Painting the stencil
I decided to use General Finishes Milk Paint for the stencil because I’ve had such great results with it in the past (see how I use it here and our kitchen remodel here).
The color is a dark gray, but looks almost black contrasted against the white.
I used a 4-inch high density foam roller to roll it on over the stencil.
To keep the stencil in place, I used spray adhesive and painter’s tape, though neither world very well because of the texture on the floor. If you press the stencil down firmly in the center while you roll on the paint, it stays in place pretty well.
Tips for stenciling a tile floor
When I wanted a stenciled wall, I actually let our contractor do it because I was intimidated. I’m not going to sugar coat this- stenciling a floor is time-consuming. Your back will hurt from hunching over. You may say some unkind words when you mess up a stencil. You will probably never want to stencil a floor again.
But stenciling the tile was actually was easier than I thought! The tile stencils from Cutting Edge Stencils are specially designed for tile, and you can order them in different sizes to fit right on top of your tile which saves tons of time and skips the guess work.
Since I was dealing with a big room with lots of angles and curves, I ordered two stencils in case I might have to do some cutting. Having two stencils ended up being essential to speeding up my project.
The key to painting stencils is to start with a small amount of paint on your brush.
Use a light to medium pressure on the roller. It takes a few tries to figure out the right combination on paint and pressure. If you push too hard, you risk squeezing out excess paint and bleeding under the stencil. It’s better to use less paint and less pressure and roll over the stencil several times.
The process
I painted all of the complete tiles first. Then worked my way around the edges doing the incomplete tiles, and awkward angles. The stencil is really pliable, which makes stenciling along walls or in corners easier.
I did end up cutting one of the stencils to help get into some awkward places behind the toilet, but I wouldn’t recommend doing this unless absolutely necessary.
The cut stencil didn’t have the weight or the structure to hold up to rolling like the whole stencil does.
Sealing the floor
Finally, the floor was ready for a topcoat.
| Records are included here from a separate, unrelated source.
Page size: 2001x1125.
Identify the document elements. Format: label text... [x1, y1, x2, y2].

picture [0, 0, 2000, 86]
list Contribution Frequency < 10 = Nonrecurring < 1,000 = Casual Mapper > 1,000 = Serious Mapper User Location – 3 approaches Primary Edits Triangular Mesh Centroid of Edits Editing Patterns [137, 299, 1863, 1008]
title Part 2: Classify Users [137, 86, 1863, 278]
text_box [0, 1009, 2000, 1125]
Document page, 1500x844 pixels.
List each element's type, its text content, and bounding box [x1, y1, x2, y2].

I used a standard roller to apply three coats of water-based Minwax Polyacrylic. The matte finish would have been ideal, but I couldn’t find it in a gallon size locally.
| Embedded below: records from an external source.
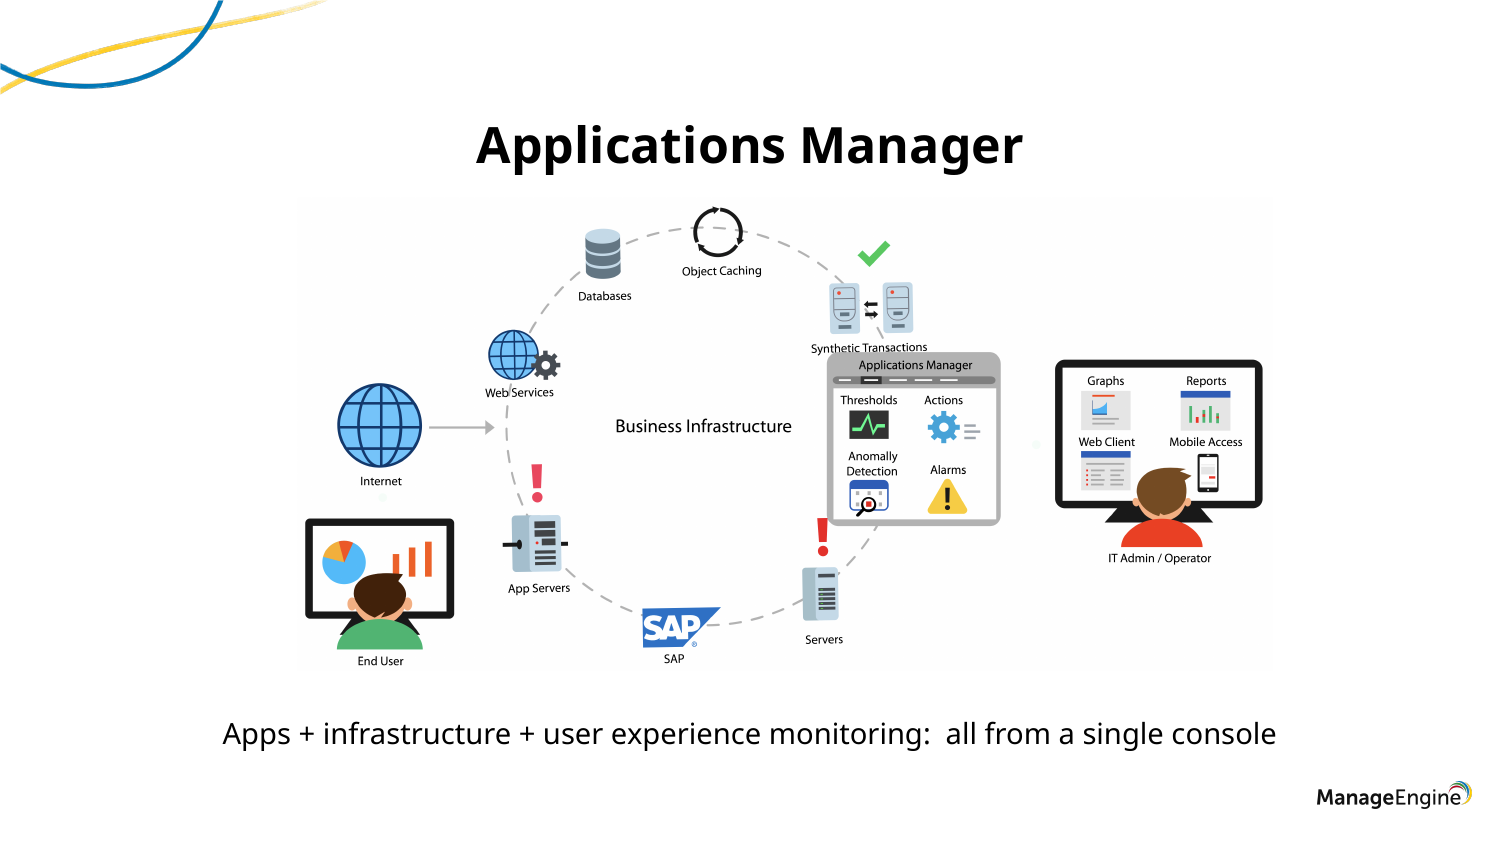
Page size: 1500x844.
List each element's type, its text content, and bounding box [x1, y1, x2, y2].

picture [1, 1, 328, 98]
picture [1317, 781, 1472, 809]
picture [297, 197, 1273, 671]
picture [1, 1, 217, 83]
text_box Apps + infrastructure + user experience monitoring: all from a single console [52, 699, 1448, 799]
title Applications Manager [423, 94, 1078, 194]
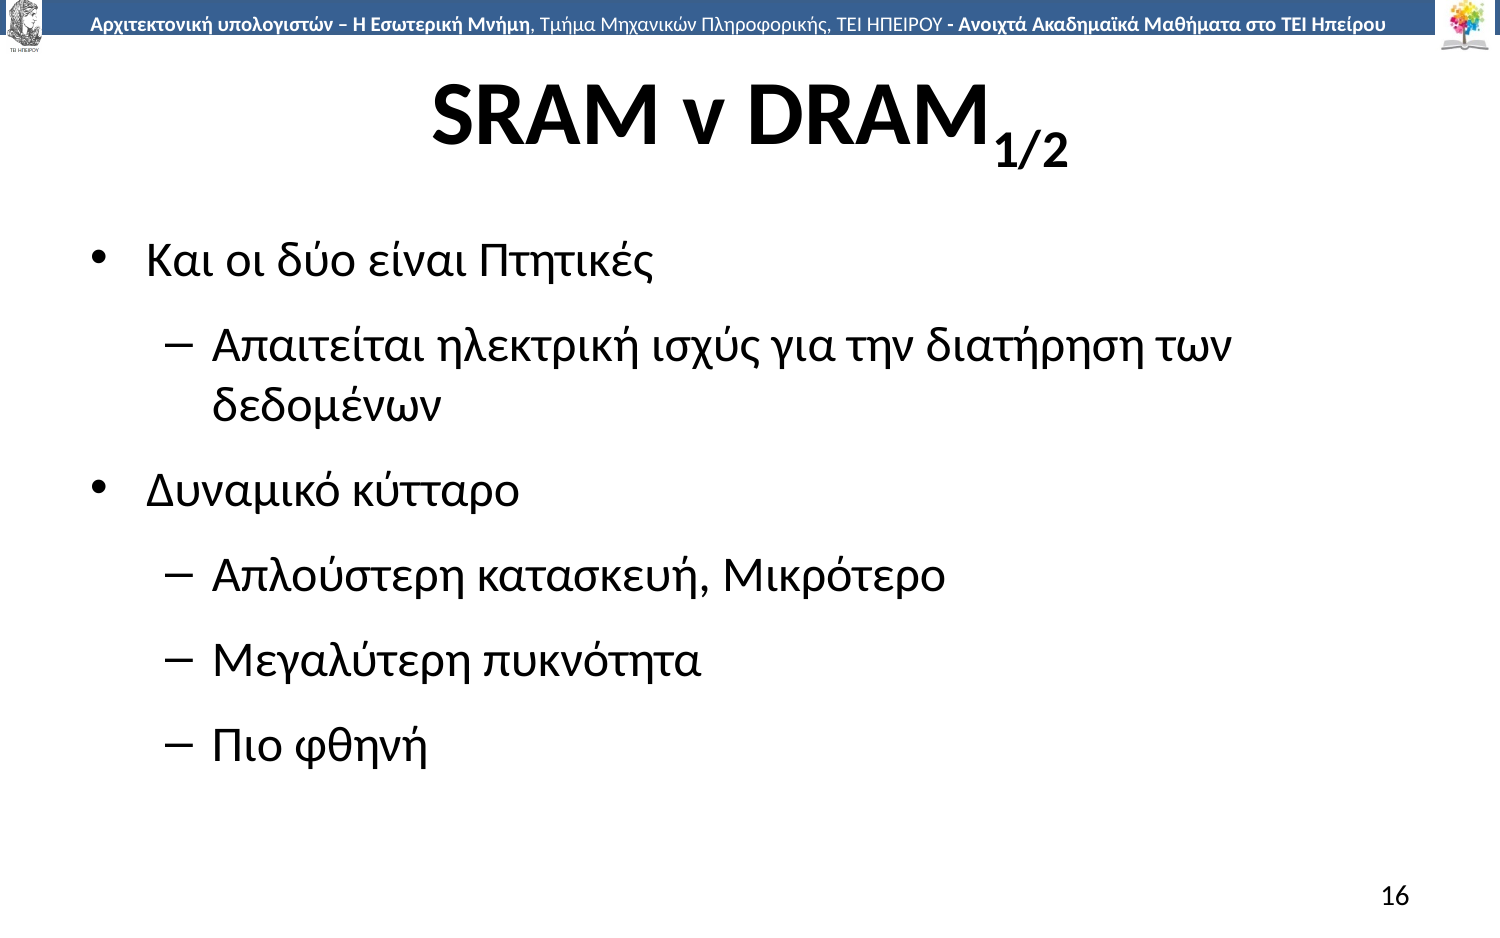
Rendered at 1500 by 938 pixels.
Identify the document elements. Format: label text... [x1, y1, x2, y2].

The satin finish adds a slight sheen, which still looks great and also makes it easier to wipe up water and clean. The matte finish would give you more of the look of hand-painted concrete tiles.
If you’re like me and take a week or more to finish your project, be sure to use a razor blade to help remove the painter’s tape when you’re done. Nothing like pulling off the tape and taking a few chunks of paint with you. Live and learn!
The Result
My Abuela had a saying for whenever someone got fixed on details or perfection. An English translation might be something like “If you can’t see it from an airplane, it’s good enough.” That’s totally how I feel about the floor.
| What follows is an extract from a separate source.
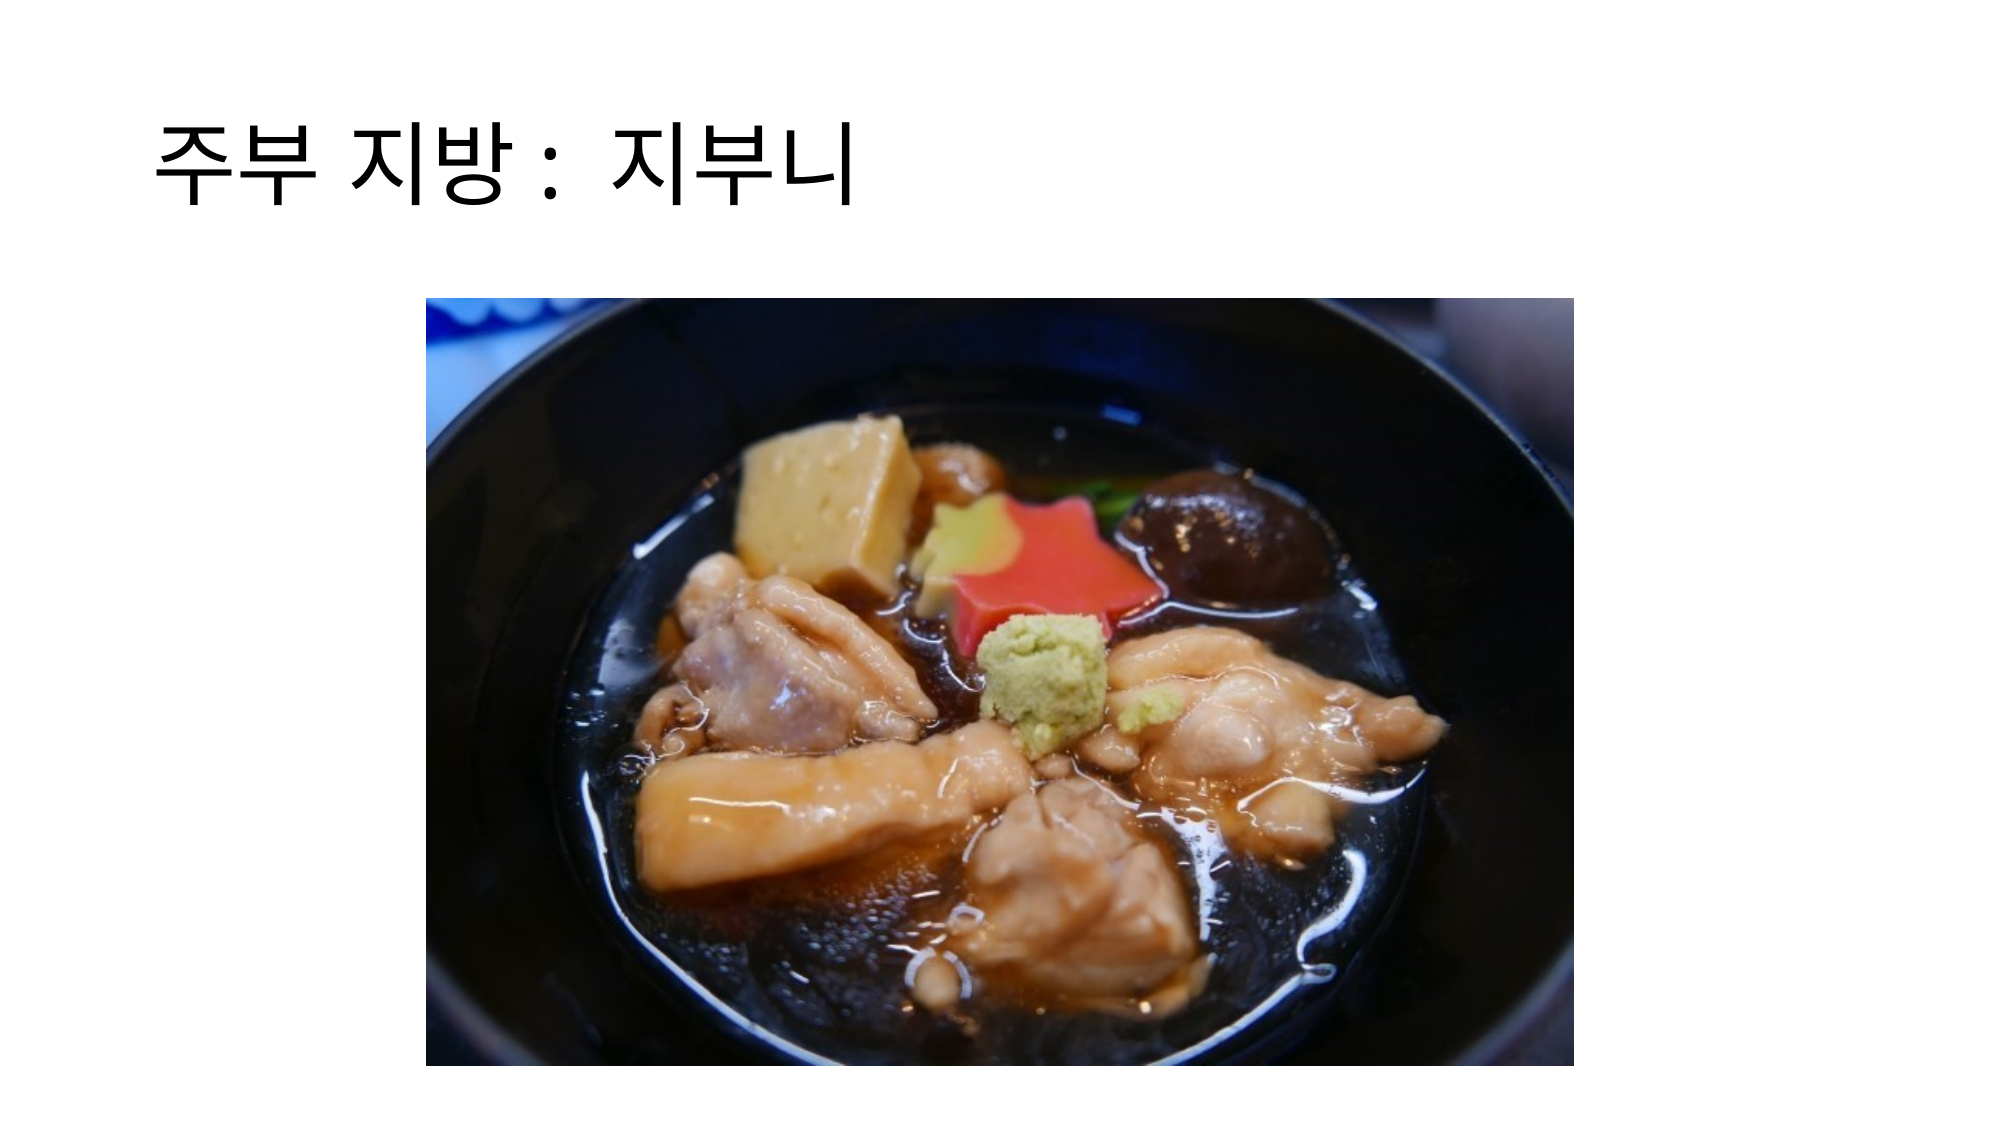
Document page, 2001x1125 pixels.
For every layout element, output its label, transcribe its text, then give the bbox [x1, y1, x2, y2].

title 주부 지방: 지부니 [137, 59, 1863, 278]
picture [426, 298, 1574, 1066]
If I look at each individual tile, some look a bit sloppier than I’d like.
I admit I was more than a bit nervous at first. After I painted a handful of tiles, I was in love.
The result is better than I could have imagined.
I can’t speak for durability yet, but I will update this after a few months of use. The paint all seems rock solid so I have high hopes of getting a couple years out of this tile until we can afford to replace it.
Now that my floors look amazing, time to tackle painting the cabinets, replacing the counters, painting the shower tile and bathtub, and more.
Come follow along on Instagram for behind the scenes peeks and stay tuned for more bathroom updates.
Bravo!!! This looks absolutely beautiful and professionally done. I know you worked hard and can know enjoy the fruits of your labor. Thanks for sharing your step by step process. Very detailed and informative, as always.
L.
Love your grandmas saying! I normally tell my husband about small imperfections in our DIY or cleaning projects: if someone notices they are trying to hard.